■ ABOUT THIS EXERCISE:
Write the full listing out again, keeping every line exactly as it is.

■ DATA FOR THIS EXERCISE:
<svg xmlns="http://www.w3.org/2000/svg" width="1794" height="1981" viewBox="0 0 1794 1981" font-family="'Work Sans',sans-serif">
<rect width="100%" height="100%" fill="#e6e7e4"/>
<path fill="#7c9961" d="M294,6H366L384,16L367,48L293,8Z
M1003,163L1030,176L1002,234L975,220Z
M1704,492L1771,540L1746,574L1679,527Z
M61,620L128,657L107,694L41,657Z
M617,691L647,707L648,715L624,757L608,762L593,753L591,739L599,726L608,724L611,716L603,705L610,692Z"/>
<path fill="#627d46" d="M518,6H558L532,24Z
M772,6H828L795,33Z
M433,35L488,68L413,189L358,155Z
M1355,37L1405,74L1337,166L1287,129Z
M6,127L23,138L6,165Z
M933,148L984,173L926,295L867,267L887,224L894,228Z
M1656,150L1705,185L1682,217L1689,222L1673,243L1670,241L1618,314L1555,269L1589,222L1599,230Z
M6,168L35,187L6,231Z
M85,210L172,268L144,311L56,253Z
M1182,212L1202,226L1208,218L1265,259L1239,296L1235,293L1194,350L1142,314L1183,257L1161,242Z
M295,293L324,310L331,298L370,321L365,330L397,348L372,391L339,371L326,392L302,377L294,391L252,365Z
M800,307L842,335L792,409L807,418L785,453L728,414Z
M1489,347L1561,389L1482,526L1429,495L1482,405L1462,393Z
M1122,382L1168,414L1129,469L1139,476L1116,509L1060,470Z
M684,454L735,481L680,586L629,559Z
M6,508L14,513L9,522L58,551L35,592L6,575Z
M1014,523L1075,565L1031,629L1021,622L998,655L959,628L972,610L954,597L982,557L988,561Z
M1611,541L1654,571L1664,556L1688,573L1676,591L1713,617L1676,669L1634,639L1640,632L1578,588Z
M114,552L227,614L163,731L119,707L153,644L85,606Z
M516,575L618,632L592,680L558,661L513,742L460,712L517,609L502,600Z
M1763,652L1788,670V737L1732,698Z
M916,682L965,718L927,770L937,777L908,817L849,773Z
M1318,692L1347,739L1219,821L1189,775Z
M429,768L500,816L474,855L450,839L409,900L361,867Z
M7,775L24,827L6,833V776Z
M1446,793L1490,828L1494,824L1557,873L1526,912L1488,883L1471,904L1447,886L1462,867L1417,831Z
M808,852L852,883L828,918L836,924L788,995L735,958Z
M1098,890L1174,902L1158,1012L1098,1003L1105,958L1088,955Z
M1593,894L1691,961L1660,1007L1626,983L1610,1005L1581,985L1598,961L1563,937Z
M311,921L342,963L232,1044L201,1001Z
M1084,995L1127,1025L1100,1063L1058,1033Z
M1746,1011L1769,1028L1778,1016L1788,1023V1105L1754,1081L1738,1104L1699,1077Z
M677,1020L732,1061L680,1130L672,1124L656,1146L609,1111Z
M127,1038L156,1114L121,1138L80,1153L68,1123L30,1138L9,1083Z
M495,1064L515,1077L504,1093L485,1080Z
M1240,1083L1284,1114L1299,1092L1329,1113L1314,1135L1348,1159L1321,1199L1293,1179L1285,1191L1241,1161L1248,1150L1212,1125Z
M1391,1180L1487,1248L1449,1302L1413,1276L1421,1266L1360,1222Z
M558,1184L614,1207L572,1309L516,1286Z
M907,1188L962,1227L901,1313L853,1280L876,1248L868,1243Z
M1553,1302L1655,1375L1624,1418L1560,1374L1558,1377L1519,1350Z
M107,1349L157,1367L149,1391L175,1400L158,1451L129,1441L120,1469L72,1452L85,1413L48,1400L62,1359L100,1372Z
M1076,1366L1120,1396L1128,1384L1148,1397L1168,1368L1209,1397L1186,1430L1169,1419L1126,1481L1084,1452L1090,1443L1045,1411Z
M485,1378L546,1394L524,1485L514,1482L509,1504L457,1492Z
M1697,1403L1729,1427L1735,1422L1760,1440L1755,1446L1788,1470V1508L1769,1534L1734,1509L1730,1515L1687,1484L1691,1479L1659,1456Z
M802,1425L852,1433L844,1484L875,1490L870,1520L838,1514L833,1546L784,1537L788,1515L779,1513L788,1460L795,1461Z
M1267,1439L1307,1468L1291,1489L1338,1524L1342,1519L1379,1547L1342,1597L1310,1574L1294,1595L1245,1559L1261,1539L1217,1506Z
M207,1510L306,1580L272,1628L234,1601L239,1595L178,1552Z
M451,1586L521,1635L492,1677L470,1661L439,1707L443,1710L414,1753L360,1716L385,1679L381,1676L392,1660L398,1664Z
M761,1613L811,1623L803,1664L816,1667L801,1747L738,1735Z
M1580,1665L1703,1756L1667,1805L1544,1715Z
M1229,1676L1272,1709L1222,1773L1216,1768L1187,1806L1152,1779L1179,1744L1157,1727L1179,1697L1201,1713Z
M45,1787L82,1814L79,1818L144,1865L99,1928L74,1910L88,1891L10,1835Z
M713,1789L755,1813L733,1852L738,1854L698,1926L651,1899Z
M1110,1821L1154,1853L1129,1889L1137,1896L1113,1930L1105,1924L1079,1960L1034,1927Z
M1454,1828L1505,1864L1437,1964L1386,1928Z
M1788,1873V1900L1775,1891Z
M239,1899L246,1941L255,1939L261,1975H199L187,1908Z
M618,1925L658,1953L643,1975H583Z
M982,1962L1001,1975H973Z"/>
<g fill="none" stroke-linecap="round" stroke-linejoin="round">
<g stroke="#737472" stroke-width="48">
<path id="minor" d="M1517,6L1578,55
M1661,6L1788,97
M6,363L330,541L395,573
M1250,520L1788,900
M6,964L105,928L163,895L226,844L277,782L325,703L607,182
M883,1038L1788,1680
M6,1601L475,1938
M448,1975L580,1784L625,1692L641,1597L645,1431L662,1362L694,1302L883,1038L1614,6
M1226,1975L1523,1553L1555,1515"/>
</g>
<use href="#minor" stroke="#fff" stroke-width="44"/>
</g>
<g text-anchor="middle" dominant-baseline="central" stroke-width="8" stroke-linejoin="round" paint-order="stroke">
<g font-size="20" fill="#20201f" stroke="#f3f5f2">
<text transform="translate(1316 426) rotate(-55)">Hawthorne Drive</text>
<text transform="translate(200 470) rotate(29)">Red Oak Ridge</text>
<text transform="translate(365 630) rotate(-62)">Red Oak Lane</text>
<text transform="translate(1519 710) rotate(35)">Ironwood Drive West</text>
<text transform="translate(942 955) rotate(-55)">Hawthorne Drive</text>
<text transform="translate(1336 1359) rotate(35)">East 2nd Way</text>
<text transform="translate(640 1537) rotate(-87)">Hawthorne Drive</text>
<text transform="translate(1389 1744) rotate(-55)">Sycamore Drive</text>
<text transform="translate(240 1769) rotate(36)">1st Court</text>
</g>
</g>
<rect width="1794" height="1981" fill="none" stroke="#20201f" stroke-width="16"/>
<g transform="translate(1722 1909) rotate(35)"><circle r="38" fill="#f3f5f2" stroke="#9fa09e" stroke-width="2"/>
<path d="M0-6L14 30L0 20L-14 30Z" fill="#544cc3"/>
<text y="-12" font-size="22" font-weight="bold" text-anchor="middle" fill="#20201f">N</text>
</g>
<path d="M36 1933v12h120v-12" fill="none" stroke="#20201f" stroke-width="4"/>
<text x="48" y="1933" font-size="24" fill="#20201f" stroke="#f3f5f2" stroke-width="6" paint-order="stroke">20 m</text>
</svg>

■ ANSWER SECTION:
<svg xmlns="http://www.w3.org/2000/svg" width="1794" height="1981" viewBox="0 0 1794 1981" font-family="'Work Sans',sans-serif">
<rect width="100%" height="100%" fill="#e6e7e4"/>
<path fill="#7c9961" d="M294,6H366L384,16L367,48L293,8Z
M1003,163L1030,176L1002,234L975,220Z
M1704,492L1771,540L1746,574L1679,527Z
M61,620L128,657L107,694L41,657Z
M617,691L647,707L648,715L624,757L608,762L593,753L591,739L599,726L608,724L611,716L603,705L610,692Z"/>
<path fill="#627d46" d="M518,6H558L532,24Z
M772,6H828L795,33Z
M433,35L488,68L413,189L358,155Z
M1355,37L1405,74L1337,166L1287,129Z
M6,127L23,138L6,165Z
M933,148L984,173L926,295L867,267L887,224L894,228Z
M1656,150L1705,185L1682,217L1689,222L1673,243L1670,241L1618,314L1555,269L1589,222L1599,230Z
M6,168L35,187L6,231Z
M85,210L172,268L144,311L56,253Z
M1182,212L1202,226L1208,218L1265,259L1239,296L1235,293L1194,350L1142,314L1183,257L1161,242Z
M295,293L324,310L331,298L370,321L365,330L397,348L372,391L339,371L326,392L302,377L294,391L252,365Z
M800,307L842,335L792,409L807,418L785,453L728,414Z
M1489,347L1561,389L1482,526L1429,495L1482,405L1462,393Z
M1122,382L1168,414L1129,469L1139,476L1116,509L1060,470Z
M684,454L735,481L680,586L629,559Z
M6,508L14,513L9,522L58,551L35,592L6,575Z
M1014,523L1075,565L1031,629L1021,622L998,655L959,628L972,610L954,597L982,557L988,561Z
M1611,541L1654,571L1664,556L1688,573L1676,591L1713,617L1676,669L1634,639L1640,632L1578,588Z
M114,552L227,614L163,731L119,707L153,644L85,606Z
M516,575L618,632L592,680L558,661L513,742L460,712L517,609L502,600Z
M1763,652L1788,670V737L1732,698Z
M916,682L965,718L927,770L937,777L908,817L849,773Z
M1318,692L1347,739L1219,821L1189,775Z
M429,768L500,816L474,855L450,839L409,900L361,867Z
M7,775L24,827L6,833V776Z
M1446,793L1490,828L1494,824L1557,873L1526,912L1488,883L1471,904L1447,886L1462,867L1417,831Z
M808,852L852,883L828,918L836,924L788,995L735,958Z
M1098,890L1174,902L1158,1012L1098,1003L1105,958L1088,955Z
M1593,894L1691,961L1660,1007L1626,983L1610,1005L1581,985L1598,961L1563,937Z
M311,921L342,963L232,1044L201,1001Z
M1084,995L1127,1025L1100,1063L1058,1033Z
M1746,1011L1769,1028L1778,1016L1788,1023V1105L1754,1081L1738,1104L1699,1077Z
M677,1020L732,1061L680,1130L672,1124L656,1146L609,1111Z
M127,1038L156,1114L121,1138L80,1153L68,1123L30,1138L9,1083Z
M495,1064L515,1077L504,1093L485,1080Z
M1240,1083L1284,1114L1299,1092L1329,1113L1314,1135L1348,1159L1321,1199L1293,1179L1285,1191L1241,1161L1248,1150L1212,1125Z
M1391,1180L1487,1248L1449,1302L1413,1276L1421,1266L1360,1222Z
M558,1184L614,1207L572,1309L516,1286Z
M907,1188L962,1227L901,1313L853,1280L876,1248L868,1243Z
M1553,1302L1655,1375L1624,1418L1560,1374L1558,1377L1519,1350Z
M107,1349L157,1367L149,1391L175,1400L158,1451L129,1441L120,1469L72,1452L85,1413L48,1400L62,1359L100,1372Z
M1076,1366L1120,1396L1128,1384L1148,1397L1168,1368L1209,1397L1186,1430L1169,1419L1126,1481L1084,1452L1090,1443L1045,1411Z
M485,1378L546,1394L524,1485L514,1482L509,1504L457,1492Z
M1697,1403L1729,1427L1735,1422L1760,1440L1755,1446L1788,1470V1508L1769,1534L1734,1509L1730,1515L1687,1484L1691,1479L1659,1456Z
M802,1425L852,1433L844,1484L875,1490L870,1520L838,1514L833,1546L784,1537L788,1515L779,1513L788,1460L795,1461Z
M1267,1439L1307,1468L1291,1489L1338,1524L1342,1519L1379,1547L1342,1597L1310,1574L1294,1595L1245,1559L1261,1539L1217,1506Z
M207,1510L306,1580L272,1628L234,1601L239,1595L178,1552Z
M451,1586L521,1635L492,1677L470,1661L439,1707L443,1710L414,1753L360,1716L385,1679L381,1676L392,1660L398,1664Z
M761,1613L811,1623L803,1664L816,1667L801,1747L738,1735Z
M1580,1665L1703,1756L1667,1805L1544,1715Z
M1229,1676L1272,1709L1222,1773L1216,1768L1187,1806L1152,1779L1179,1744L1157,1727L1179,1697L1201,1713Z
M45,1787L82,1814L79,1818L144,1865L99,1928L74,1910L88,1891L10,1835Z
M713,1789L755,1813L733,1852L738,1854L698,1926L651,1899Z
M1110,1821L1154,1853L1129,1889L1137,1896L1113,1930L1105,1924L1079,1960L1034,1927Z
M1454,1828L1505,1864L1437,1964L1386,1928Z
M1788,1873V1900L1775,1891Z
M239,1899L246,1941L255,1939L261,1975H199L187,1908Z
M618,1925L658,1953L643,1975H583Z
M982,1962L1001,1975H973Z"/>
<g fill="none" stroke-linecap="round" stroke-linejoin="round">
<g stroke="#737472" stroke-width="48">
<path id="minor" d="M1517,6L1578,55
M1661,6L1788,97
M6,363L330,541L395,573
M1250,520L1788,900
M6,964L105,928L163,895L226,844L277,782L325,703L607,182
M883,1038L1788,1680
M6,1601L475,1938
M448,1975L580,1784L625,1692L641,1597L645,1431L662,1362L694,1302L883,1038L1614,6
M1226,1975L1523,1553L1555,1515"/>
</g>
<use href="#minor" stroke="#fff" stroke-width="44"/>
</g>
<g text-anchor="middle" dominant-baseline="central" stroke-width="8" stroke-linejoin="round" paint-order="stroke">
<g font-size="20" fill="#20201f" stroke="#f3f5f2">
<text transform="translate(1316 426) rotate(-55)">Hawthorne Drive</text>
<text transform="translate(200 470) rotate(29)">Red Oak Ridge</text>
<text transform="translate(365 630) rotate(-62)">Red Oak Lane</text>
<text transform="translate(1519 710) rotate(35)">Ironwood Drive West</text>
<text transform="translate(942 955) rotate(-55)">Hawthorne Drive</text>
<text transform="translate(1336 1359) rotate(35)">East 2nd Way</text>
<text transform="translate(640 1537) rotate(-87)">Hawthorne Drive</text>
<text transform="translate(1389 1744) rotate(-55)">Sycamore Drive</text>
<text transform="translate(240 1769) rotate(36)">1st Court</text>
</g>
</g>
<rect width="1794" height="1981" fill="none" stroke="#20201f" stroke-width="16"/>
<g transform="translate(1722 1909) rotate(35)"><circle r="38" fill="#f3f5f2" stroke="#9fa09e" stroke-width="2"/>
<path d="M0-6L14 30L0 20L-14 30Z" fill="#544cc3"/>
<text y="-12" font-size="22" font-weight="bold" text-anchor="middle" fill="#20201f">N</text>
</g>
<path d="M36 1933v12h120v-12" fill="none" stroke="#20201f" stroke-width="4"/>
<text x="48" y="1933" font-size="24" fill="#20201f" stroke="#f3f5f2" stroke-width="6" paint-order="stroke">20 m</text>
</svg>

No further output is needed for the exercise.